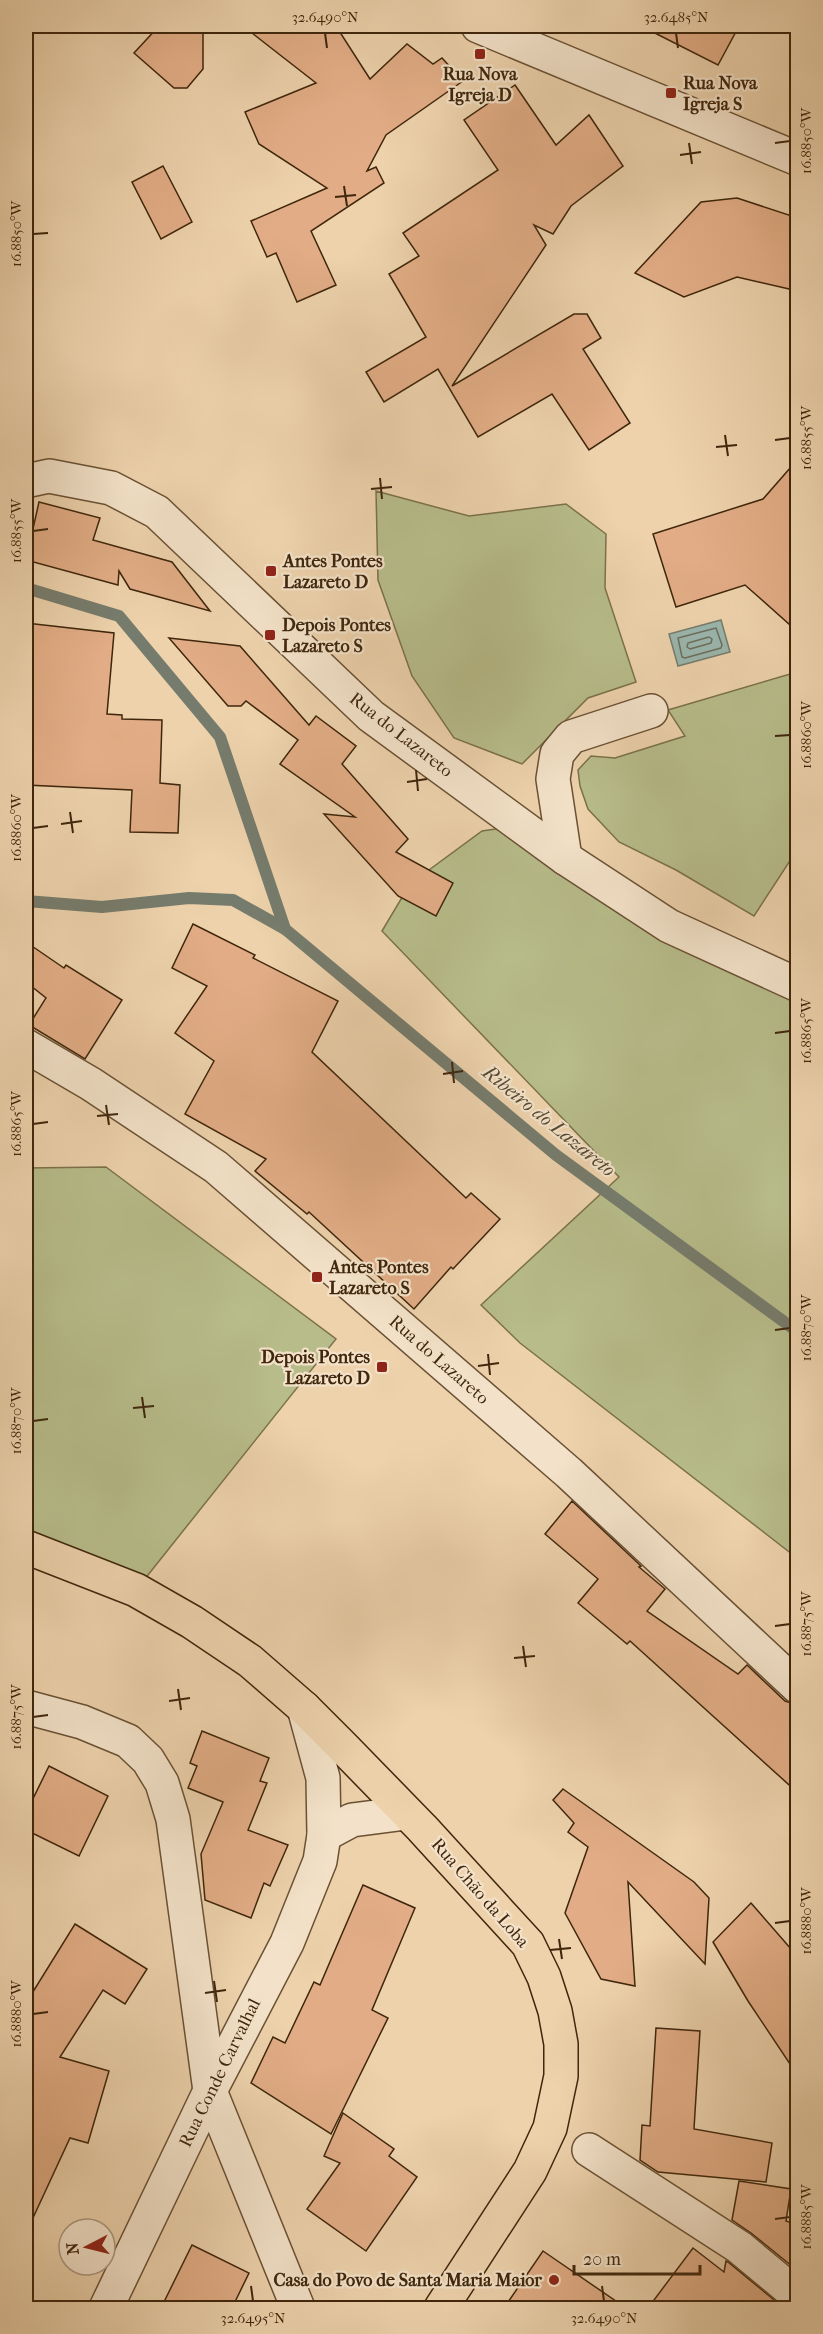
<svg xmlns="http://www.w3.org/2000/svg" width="823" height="2334" font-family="'IM FELL French Canon',serif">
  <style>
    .green { fill: #b7bc8a; stroke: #7b714b; stroke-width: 1.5 }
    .water { fill: #9ab6ae; stroke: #767c6d; stroke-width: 1.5 }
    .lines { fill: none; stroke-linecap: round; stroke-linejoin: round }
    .shore { stroke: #6c6e5d; stroke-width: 1.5 }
    .stream { stroke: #767c6d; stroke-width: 12 }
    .building { fill: #e2ad86; stroke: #3f260c; stroke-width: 1.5 }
    .minor-casing { stroke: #6a5134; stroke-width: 36 }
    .major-casing { stroke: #3f260c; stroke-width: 36 }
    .minor { stroke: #f3e2c9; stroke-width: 33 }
    .major { stroke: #edd2ac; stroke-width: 33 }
    .ticks { fill: none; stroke: #3f260c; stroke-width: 2 }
    .poi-dot { fill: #8f2418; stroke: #f3e2c9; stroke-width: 2 }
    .labels { text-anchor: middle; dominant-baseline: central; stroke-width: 4.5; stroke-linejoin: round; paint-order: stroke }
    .poi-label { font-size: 18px; font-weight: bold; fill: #3f260c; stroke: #f3e2c9; text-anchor: start }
    .street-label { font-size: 18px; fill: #3f260c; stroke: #f3e2c9 }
    .water-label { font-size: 20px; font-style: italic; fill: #564a34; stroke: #f3e2c9 }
    .neatline { fill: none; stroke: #3f260c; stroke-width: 2 }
    .ticks-label { font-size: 15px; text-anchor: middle; fill: #3f260c }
  </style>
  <rect width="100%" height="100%" fill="#edd2ac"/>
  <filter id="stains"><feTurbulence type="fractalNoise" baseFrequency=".00333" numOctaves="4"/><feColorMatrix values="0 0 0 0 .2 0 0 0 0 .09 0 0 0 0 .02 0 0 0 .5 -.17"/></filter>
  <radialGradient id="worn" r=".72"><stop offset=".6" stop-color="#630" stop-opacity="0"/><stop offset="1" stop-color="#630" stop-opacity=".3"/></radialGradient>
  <g class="green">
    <path d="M376 491 469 516 566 504 606 534 605 588 636 682 588 698 522 764 454 738 412 676 378 580Z"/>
    <path d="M797 672V850L754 916 676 870 619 842 588 809 580 786 578 770 591 756 615 758 685 736 668 710Z"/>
    <path d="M518 826 797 988V1558L520 1343 481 1305 619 1177 382 931 410 884 482 831Z"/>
    <path d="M106 1167 336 1339 136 1590 26 1547V1168Z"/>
  </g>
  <path class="water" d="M721 620 730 652 678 666 669 634Z"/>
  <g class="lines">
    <g class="shore">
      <path d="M716 628 722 645 721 648 685 658 682 657 678 638Z"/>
      <path d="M709 637 712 639 711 643 690 649 687 647 688 643Z"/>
    </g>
    <g class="stream">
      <path d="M26 588 119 616 220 737 285 929 556 1155 798 1332"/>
      <path d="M26 901 102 907 189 898 233 900 285 929"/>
    </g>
  </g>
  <g class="building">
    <path d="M159 26H203V69L187 88H174L134 53Z"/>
    <path d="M243 26H336L370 79 407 44 433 64 442 58 463 81 386 135 367 171 376 167 384 183 311 231 336 285 297 302 276 253 267 257 251 221 327 188 259 144 245 112 316 83Z"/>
    <path d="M641 26H739L718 65Z"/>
    <path d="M515 85 556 145 589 115 623 166 571 206 553 234 534 225 546 245 452 386 574 314H587L601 338 583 349 630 423 589 450 552 394 478 437 438 369 384 402 366 372 426 337 389 274 419 256 403 233 498 170 464 120Z"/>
    <path d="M163 166 192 222 161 239 132 182Z"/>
    <path d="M737 198 798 218V291L737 277 684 297 635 273 701 202Z"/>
    <path d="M798 459V632L745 585 676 607 653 534 763 499Z"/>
    <path d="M39 502 100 518 93 540 172 562 210 611 130 589 119 571 118 585 26 560Z"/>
    <path d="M26 623 114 633 107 714 122 715V719L162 720 160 783 180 785 178 833 130 832 132 790 26 785Z"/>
    <path d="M169 638 240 646 309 725 316 716 356 746 342 764 408 839 396 852 453 883 436 916 398 896 324 814 355 817 280 764 298 740 246 701 241 706H228Z"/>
    <path d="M193 924 255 955 253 958 338 1001 312 1052 466 1198 471 1193 500 1219 453 1269 451 1267 414 1309 309 1212 307 1214 255 1171 266 1159 185 1114 214 1061 175 1033 207 986 172 968Z"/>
    <path d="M26 942 64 968 66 965 122 1000 85 1059 29 1025 46 998 26 982Z"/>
    <path d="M572 1501 641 1566 639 1567 665 1589 647 1611 738 1674 747 1665 785 1701 798 1705V1793L630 1641 627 1644 578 1603 598 1579 545 1534Z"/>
    <path d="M202 1731 269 1758 260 1781 267 1783 248 1830 288 1845 270 1886 264 1883 251 1918 205 1900 201 1854 223 1802 188 1788 197 1766 190 1763Z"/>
    <path d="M49 1766 108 1796 79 1856 26 1830V1813Z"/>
    <path d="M563 1789 694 1882 709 1898 705 1964 628 1882 635 1986 601 1979 565 1913 588 1847 568 1832 574 1823 553 1800Z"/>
    <path d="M363 1885 415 1908 372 2010 388 2018 331 2134 251 2083 273 2037 285 2043 314 1982 320 1985Z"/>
    <path d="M751 1903 798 1957V2076L748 2001 713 1942Z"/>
    <path d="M75 1924 147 1969 125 2004 103 1990 60 2057 109 2071 88 2143 70 2138 26 2233V2003Z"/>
    <path d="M656 2028 700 2031 694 2129 772 2143 766 2182 658 2172 640 2160 642 2125 650 2126Z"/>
    <path d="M343 2113 394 2149 389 2156 417 2177 366 2251 307 2209 340 2163 324 2156Z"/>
    <path d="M739 2181 791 2189 786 2221 798 2225V2271L751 2233 732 2220Z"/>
    <path d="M192 2245 249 2273 232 2308H161Z"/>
    <path d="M693 2248 724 2272 726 2261 728 2262 784 2308H648Z"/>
    <path d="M543 2251 626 2308H504Z"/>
  </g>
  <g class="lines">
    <defs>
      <g id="minor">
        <path d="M478 26 798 159"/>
        <path d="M26 481 49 476 111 488 157 512 371 716 565 858 669 926 798 985"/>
        <path d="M565 858 553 779 557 754 571 737 651 711"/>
        <path d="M26 1046 91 1084 216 1167 569 1473 798 1687"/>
        <path d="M26 1707 82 1722 128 1741 148 1760 162 1783 173 1819 210 2091 298 2308"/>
        <path d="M324 1835 352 1820 406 1813"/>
        <path d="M589 2150 739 2247 798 2296"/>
        <path d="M106 2308 210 2091 287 1943 320 1861 324 1835 323 1778 304 1708"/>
      </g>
      <path id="major" d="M26 1547 136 1590 192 1622 250 1661 304 1708 343 1747 422 1828 528 1944 544 1977 555 2011 561 2044V2076L550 2128 530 2171 441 2308"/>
    </defs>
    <use href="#minor" class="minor-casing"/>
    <use href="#major" class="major-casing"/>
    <use href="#minor" class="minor"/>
    <use href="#major" class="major"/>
  </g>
  <path class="ticks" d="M325 33 327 48M676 33 678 48M689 143 692 164M775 143 790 141M680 155 701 152M344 186 347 206M335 197 356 195M33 234 48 233M725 435 728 456M775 440 790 438M716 447 737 445M380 478 382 499M371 489 392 487M33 531 48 529M775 736 790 735M416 770 418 791M407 782 427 779M70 812 73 833M61 824 82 821M33 828 48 826M775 1033 790 1031M452 1062 454 1083M443 1074 463 1071M106 1105 109 1125M97 1116 118 1114M33 1124 48 1122M775 1330 790 1328M488 1354 490 1375M478 1366 499 1363M142 1397 145 1418M133 1408 154 1406M33 1421 48 1419M775 1626 790 1624M523 1646 526 1667M514 1658 535 1656M178 1689 181 1710M169 1701 190 1698M33 1717 48 1715M775 1923 790 1921M559 1939 562 1959M550 1950 571 1948M214 1981 217 2002M205 1993 226 1990M33 2014 48 2012M775 2219 790 2217M251 2286 253 2301M602 2286 604 2301"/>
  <g class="poi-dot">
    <rect x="474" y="48" width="12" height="12" rx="3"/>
    <rect x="665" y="87" width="12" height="12" rx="3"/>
    <rect x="265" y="565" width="12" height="12" rx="3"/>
    <rect x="264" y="629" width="12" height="12" rx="3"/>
    <rect x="311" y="1271" width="12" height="12" rx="3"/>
    <rect x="376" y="1361" width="12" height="12" rx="3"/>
    <circle cx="554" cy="2280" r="6"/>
  </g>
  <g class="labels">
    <g class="poi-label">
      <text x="480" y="74" text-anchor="middle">Rua Nova<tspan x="480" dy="21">Igreja D</tspan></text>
      <text x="683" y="83">Rua Nova<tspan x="683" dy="21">Igreja S</tspan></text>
      <text x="283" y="561">Antes Pontes<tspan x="283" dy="21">Lazareto D</tspan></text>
      <text x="282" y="625">Depois Pontes<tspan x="282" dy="21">Lazareto S</tspan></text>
      <text x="329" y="1267">Antes Pontes<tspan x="329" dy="21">Lazareto S</tspan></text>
      <text x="370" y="1357" text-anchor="end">Depois Pontes<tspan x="370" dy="21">Lazareto D</tspan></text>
      <text x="542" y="2280" text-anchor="end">Casa do Povo de Santa Maria Maior</text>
    </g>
    <g class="street-label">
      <text transform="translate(401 735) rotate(38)">Rua do Lazareto</text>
      <text transform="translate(439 1360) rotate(41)">Rua do Lazareto</text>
      <text transform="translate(480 1893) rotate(49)">Rua Chão da Loba</text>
      <text transform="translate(220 2073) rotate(-64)">Rua Conde Carvalhal</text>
    </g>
    <g class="water-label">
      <text transform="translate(549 1121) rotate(39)">Ribeiro do Lazareto</text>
    </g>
  </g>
  <rect width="823" height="2334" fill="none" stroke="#edd2ac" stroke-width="66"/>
  <g transform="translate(87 2247) rotate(263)"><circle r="28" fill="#f3e2c9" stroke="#ab977d" stroke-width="1.5"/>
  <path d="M0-4.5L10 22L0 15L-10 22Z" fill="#8f2418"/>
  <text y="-9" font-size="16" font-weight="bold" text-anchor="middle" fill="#3f260c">N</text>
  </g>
  <path d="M574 2265v9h126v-9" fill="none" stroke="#3f260c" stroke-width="3"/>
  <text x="583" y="2265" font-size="18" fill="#3f260c" stroke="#f3e2c9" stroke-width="4.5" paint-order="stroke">20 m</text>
  <rect x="33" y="33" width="757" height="2268" class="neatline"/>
  <g class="ticks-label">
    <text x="325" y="22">32.6490°N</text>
    <text x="676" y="22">32.6485°N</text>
    <text transform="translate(806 141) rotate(-90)" y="5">16.8850°W</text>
    <text transform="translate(16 234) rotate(-90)" y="5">16.8850°W</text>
    <text transform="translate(806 438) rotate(-90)" y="5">16.8855°W</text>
    <text transform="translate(16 531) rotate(-90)" y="5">16.8855°W</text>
    <text transform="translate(806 735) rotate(-90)" y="5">16.8860°W</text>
    <text transform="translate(16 828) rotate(-90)" y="5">16.8860°W</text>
    <text transform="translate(806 1031) rotate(-90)" y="5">16.8865°W</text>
    <text transform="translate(16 1124) rotate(-90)" y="5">16.8865°W</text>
    <text transform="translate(806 1328) rotate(-90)" y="5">16.8870°W</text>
    <text transform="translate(16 1421) rotate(-90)" y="5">16.8870°W</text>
    <text transform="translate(806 1624) rotate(-90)" y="5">16.8875°W</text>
    <text transform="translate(16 1717) rotate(-90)" y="5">16.8875°W</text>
    <text transform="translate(806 1921) rotate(-90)" y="5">16.8880°W</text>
    <text transform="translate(16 2014) rotate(-90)" y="5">16.8880°W</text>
    <text transform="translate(806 2217) rotate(-90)" y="5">16.8885°W</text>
    <text x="253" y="2323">32.6495°N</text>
    <text x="604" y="2323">32.6490°N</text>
  </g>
  <rect width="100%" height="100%" filter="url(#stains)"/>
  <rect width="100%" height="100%" fill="url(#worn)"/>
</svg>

§ Exercise:
Which lines of the data include the string "linejoin"? Find them and copy each one.

§ Answer to the exercise:
    .lines { fill: none; stroke-linecap: round; stroke-linejoin: round }
    .labels { text-anchor: middle; dominant-baseline: central; stroke-width: 4.5; stroke-linejoin: round; paint-order: stroke }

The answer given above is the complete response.